SYNERGISM BETWEEN PITUITARY FOLLICLE STIMULATING HORMONE (FSH) AND HUMAN CHORIONIC GONADOTROPIN (HCG)1

Abstract
IT HAS been known for years that the gonadotropic action in female rats of pituitary follicle stimulating hormone is augmented by simultaneous administration of interstitial cell stimulating substances, such as pituitary ICSH (LH, Fevold et al., 1931) or human chorionic gonadotropin (Evans et al., 1931). As FSH was more completely purified the same synergic reaction continued to be demonstrable. Some question arose, however, as to the degree of limitation of FSH effects in the complete absence of ICSH. It has become widely accepted that FSH alone cannot produce large follicles capable of producing enough estrogen to bring animals into estrus.

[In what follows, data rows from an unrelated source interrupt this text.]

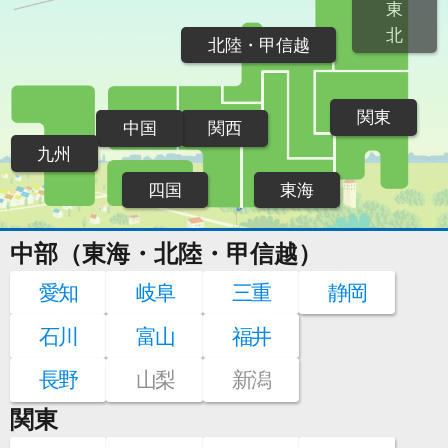
東
北
北陸・甲信越
関東
中国
関西
九州
四国
東海
中部（東海・北陸・甲信越）
愛知
岐阜
三重
静岡
石川
富山
福井
長野
山梨
新潟
関東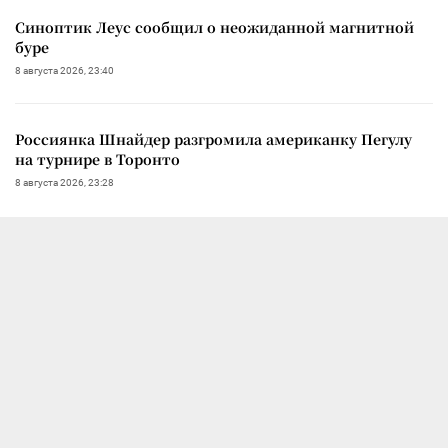
Синоптик Леус сообщил о неожиданной магнитной
буре
8 августа 2026, 23:40
Россиянка Шнайдер разгромила американку Пегулу
на турнире в Торонто
8 августа 2026, 23:28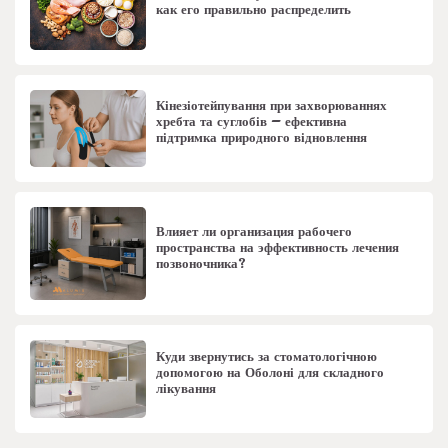
как его правильно распределить
Кінезіотейпування при захворюваннях
хребта та суглобів – ефективна
підтримка природного відновлення
Влияет ли организация рабочего
пространства на эффективность лечения
позвоночника?
Куди звернутись за стоматологічною
допомогою на Оболоні для складного
лікування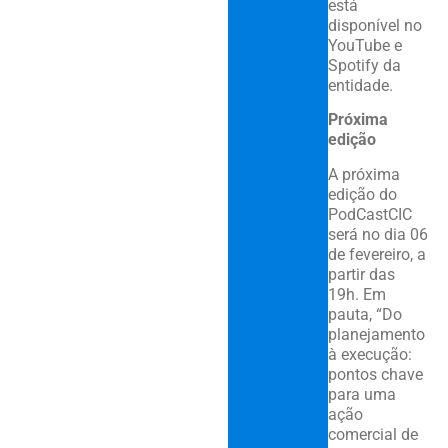
está
disponível no
YouTube e
Spotify da
entidade.
Próxima
edição
A próxima
edição do
PodCastCIC
será no dia 06
de fevereiro, a
partir das
19h. Em
pauta, “Do
planejamento
à execução:
pontos chave
para uma
ação
comercial de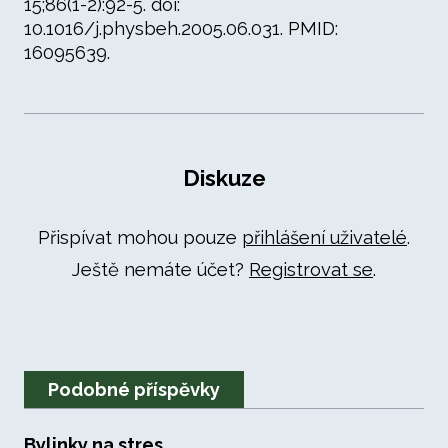
15;86(1-2):92-5. doi:
10.1016/j.physbeh.2005.06.031. PMID:
16095639.
Diskuze
Přispívat mohou pouze
přihlášení uživatelé
.
Ještě nemáte účet?
Registrovat se
.
Podobné příspěvky
Bylinky na stres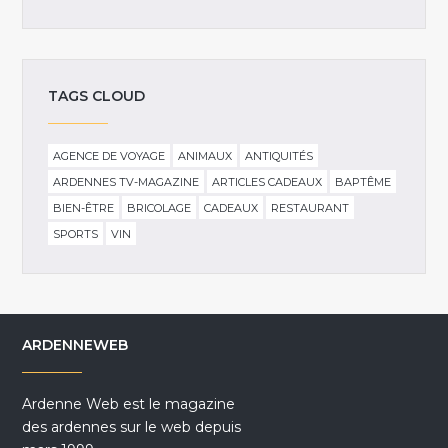
TAGS CLOUD
AGENCE DE VOYAGE
ANIMAUX
ANTIQUITÉS
ARDENNES TV-MAGAZINE
ARTICLES CADEAUX
BAPTÊME
BIEN-ÊTRE
BRICOLAGE
CADEAUX
RESTAURANT
SPORTS
VIN
ARDENNEWEB
Ardenne Web est le magazine
des ardennes sur le web depuis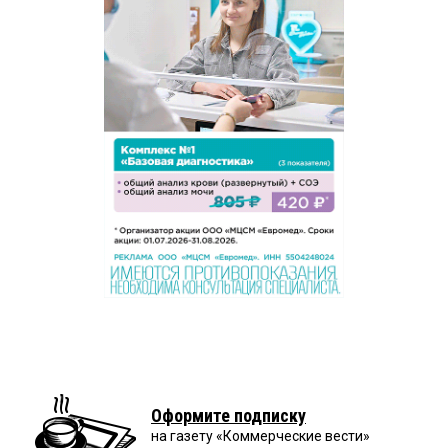
Оформите подписку
на газету «Коммерческие вести»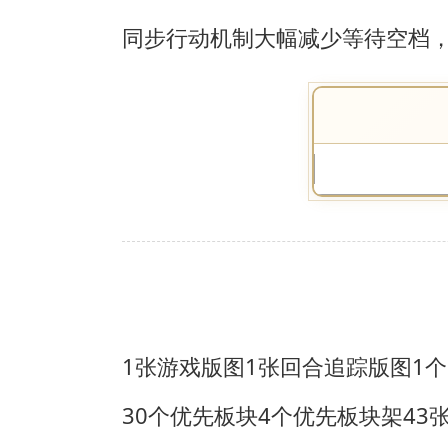
同步行动机制大幅减少等待空档
1张游戏版图
1张回合追踪版图
1
30个优先板块
4个优先板块架
43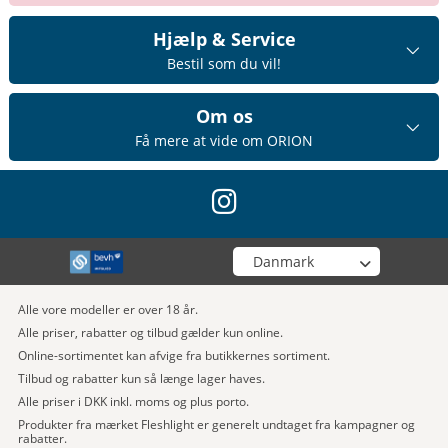
Hjælp & Service
Bestil som du vil!
Om os
Få mere at vide om ORION
instagram
Vælg din butik
Alle vore modeller er over 18 år.
Alle priser, rabatter og tilbud gælder kun online.
Online-sortimentet kan afvige fra butikkernes sortiment.
Tilbud og rabatter kun så længe lager haves.
Alle priser i DKK inkl. moms og plus porto.
Produkter fra mærket Fleshlight er generelt undtaget fra kampagner og
rabatter.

As regards the phenomenon of synergism in the male it was reported (Evans et al., 1934, 1937; Greep et al., 1936) that the two types of hormone acted synergically also in the male. When FSH was purified sufficiently to meet the chemists’ standards for physico-chemical purity: electrophoresis, diffusion and ultra-centrifugation (Li, Simpson, and Evans, 1949; Li, 1949) a reinvestigation of the biological properties of FSH was undertaken.